Ces réflexions de saint Thomas nous aident à comprendre l’évolution ordinaire que pourra connaître le chrétien ici-bas face au Purgatoire et aux Indulgences : son approfondissement de la foi le rendra moins sensible aux peines venant de la création méritées par ses péchés, et plus sensible à la “peine du dam” [4], à la séparation mystérieuse et temporaire d’avec Dieu -pourtant présent en lui par la grâce- qu’il éprouvera jusqu’à l’entrée dans la vision béatifique. L’indulgence plénière n’est effectivement accordée qu’à l’âme parfaitement détachée de la crainte désordonnée des châtiments. La foi cause simultanément crainte du Purgatoire et espérance du Paradis immédiat par l’indulgence plénière, pleinement reçue avec la contrition parfaite.

Paul VI, en somme, a voulu dans son document réaffirmer “la primauté de la charité” [5] dans la vie chrétienne, manifestée à travers les indulgences -car elles ne peuvent être acquises sans conversion sincère. C’est dans cet ordre de la charité que s’insère la rémission des peines par la dispensation du trésor de l’Église (IV, 11).

Le culte des indulgences, dit-il encore, donne “confiance et espoir d’une réconciliation avec Dieu le Père” (IV, 10). Il a donc son rôle dans la parfaite justification par les œuvres, non de la loi mais de la foi comme le souligne le P. B. Sesboué pour qui, l’exposition qu’en a laissée le serviteur de Dieu Paul VI, les rend acceptables par les protestants moyennant un accord préalable sur l’ecclésiologie et les sacrements.

Dans la foi au pouvoir qu’a l’Église de conférer des Indulgences, nous croyons au Père des miséricordes qui punit, lie et pardonne, au Fils qui expie, délie et réconcilie, à l’Esprit Saint qui est non seulement la rémission des péchés mais aussi des peines temporelles qui leur sont encore dues après leur pardon, à l’Esprit indulgent qui indulgencie par l’Église.

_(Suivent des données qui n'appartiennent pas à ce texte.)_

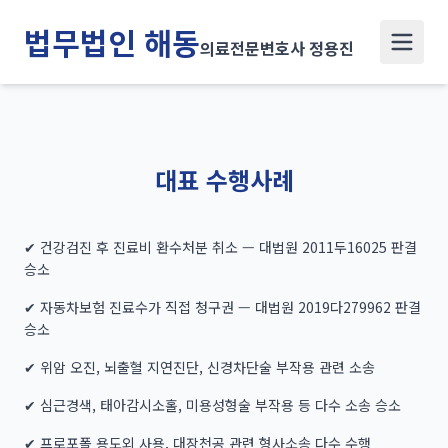
법무법인 해동
의료전문변호사 정용진
대표 수행사례
✔ 건강검진 후 진료비 환수처분 취소 — 대법원 2011두16025 판결
승소
✔ 자동차보험 진료수가 직접 청구권 — 대법원 2019다279962 판결
승소
✔ 위암 오진, 뇌출혈 지연진단, 신경차단술 부작용 관련 소송
✔ 심근경색, 태아감시소홀, 미용성형술 부작용 등 다수 소송 승소
✔ 프로포폴 용도외 사용, 대장천공 관련 형사소송 다수 수행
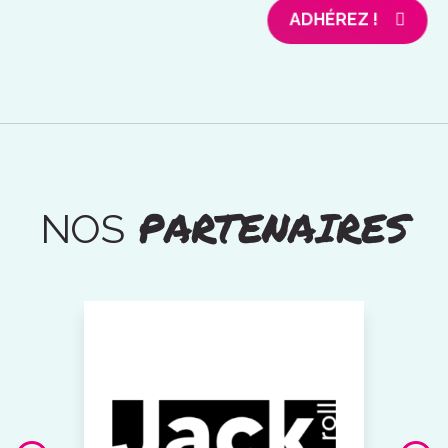
ADHÉREZ !
PARTENAIRES
NOS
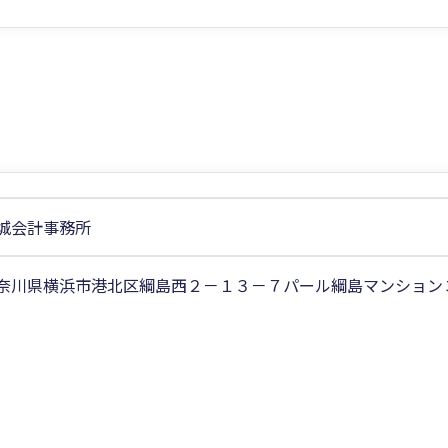
城会計事務所
奈川県横浜市港北区綱島西２－１３－７パール綱島マンション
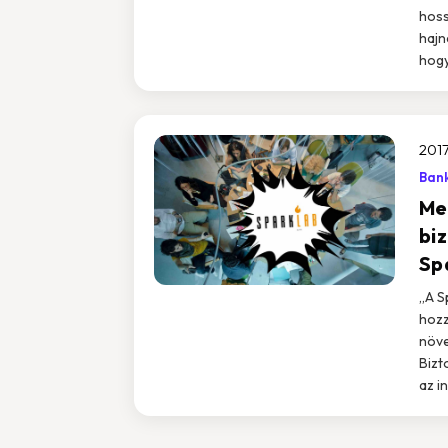
hoss
hajn
hogy
2017
Bank
Me
biz
Sp
„A S
hozz
növe
Bizt
az i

Les accords œcuméniques sur la justification et sur l’Eucharistie ne seront complets que lorsqu’ils incluront la volonté d’une prière commune pour les morts -déjà pratiquée par les luthériens [6]- et d’une commune volonté d’accueillir en leur faveur le sacramental [7] des Indulgences.

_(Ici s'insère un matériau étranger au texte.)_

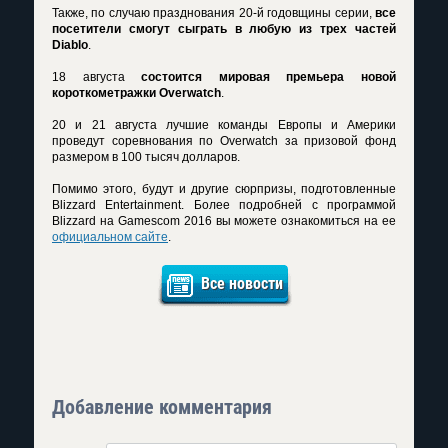
Также, по случаю празднования 20-й годовщины серии,
все
посетители смогут сыграть в любую из трех частей
Diablo
.
18 августа
состоится мировая премьера новой
короткометражки Overwatch
.
20 и 21 августа лучшие команды Европы и Америки
проведут соревнования по Overwatch за призовой фонд
размером в 100 тысяч долларов.
Помимо этого, будут и другие сюрпризы, подготовленные
Blizzard Entertainment. Более подробней с программой
Blizzard на Gamescom 2016 вы можете ознакомиться на ее
официальном сайте
.
Все новости
Добавление комментария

P. Bertrand de Margerie, P. Bertrand de Margerie, s.j., né en 1923, prêtre en 1956, théologien. Ouvrages récents : Ambassadeurs du Christ, autobiographie (1996) ; Les Pères commentateurs du Credo (1998) ; Le mystère des indulgences (1999).

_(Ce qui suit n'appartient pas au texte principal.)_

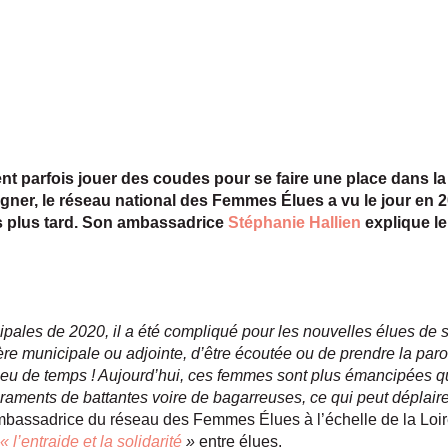
t parfois jouer des coudes pour se faire une place dans la v
gner, le réseau national des Femmes Élues a vu le jour en 2
ns plus tard. Son ambassadrice
Stéphanie Hallien
explique le 
ipales de 2020, il a été compliqué pour les nouvelles élues de s
re municipale ou adjointe, d’être écoutée ou de prendre la parol
 peu de temps ! Aujourd’hui, ces femmes sont plus émancipées 
aments de battantes voire de bagarreuses, ce qui peut déplaire
ambassadrice du réseau des Femmes Élues à l’échelle de la Loir
« l’entraide et la solidarité
»
entre élues.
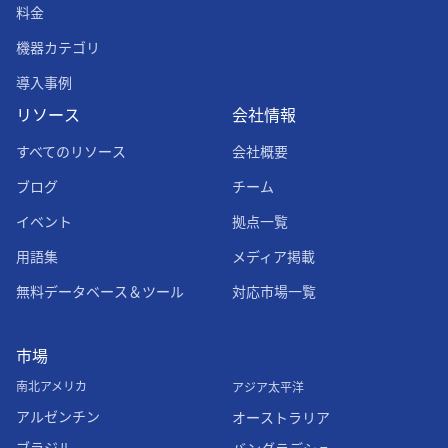
料金
機器カテゴリ
導入事例
リソース
会社情報
すべてのリソース
会社概要
ブログ
チーム
イベント
拠点一覧
用語集
メディア掲載
無料データベース＆ツール
対応市場一覧
市場
南北アメリカ
アジア太平洋
アルゼンチン
オーストラリア
ブラジル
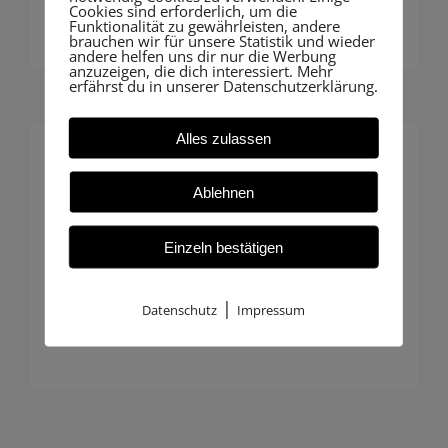
Cookies sind erforderlich, um die
Funktionalität zu gewährleisten, andere
brauchen wir für unsere Statistik und wieder
andere helfen uns dir nur die Werbung
anzuzeigen, die dich interessiert. Mehr
erfährst du in unserer Datenschutzerklärung.
Alles zulassen
Individuelle Betreuung
Ablehnen
Insbesondere Hausbauer profitieren
Einzeln bestätigen
von unserer persönlichen Beratung:
Maßgeschneiderte Begleitung, die
|
Datenschutz
Impressum
genau zu Ihrem Projekt passt.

[1] cf. E. Beaucamp, art. Péché, SDB VII, 1966, col. 611, 434 : à propos de la thèse de Koch, l’auteur écrit : “l’A.T. voit dans le mal un germe de désordre pour la société et la création elle-même (Ps 75, 4 ; 82, 5), un remous mortel propageant tout autour de lui des ondes maléfiques...” Pour Koch, tout acte mauvais porte en lui-même ses conséquences, sans qu’aucune puissance extérieure ait à intervenir pour le punir.

[2] Xavier Léon-Dufour, Vocabulaire de Théologie Biblique, art. Colère, Paris 1971, col. L86.

[3] Sur la plénitude du pouvoir pontifical, voir mon livre Le Christ pour le monde, ch. 13, Paris, 1971.

[4] cf. S. Thomas d’Aquin, Somme de Théologie, II.II.7.1.

[5] voir B. de Margerie, Le Mystère des Indulgences, Paris, 1999, ch. 6 : Adrien VI et Bossuet.

[6] Ibid., ch. 11 : « Divergences sur et Convergences œcuméniques vers les Indulgences », texte correspondant aux notes 30 à 33.

[7] Ibid. ch. 10, l’indulgence-sacramental.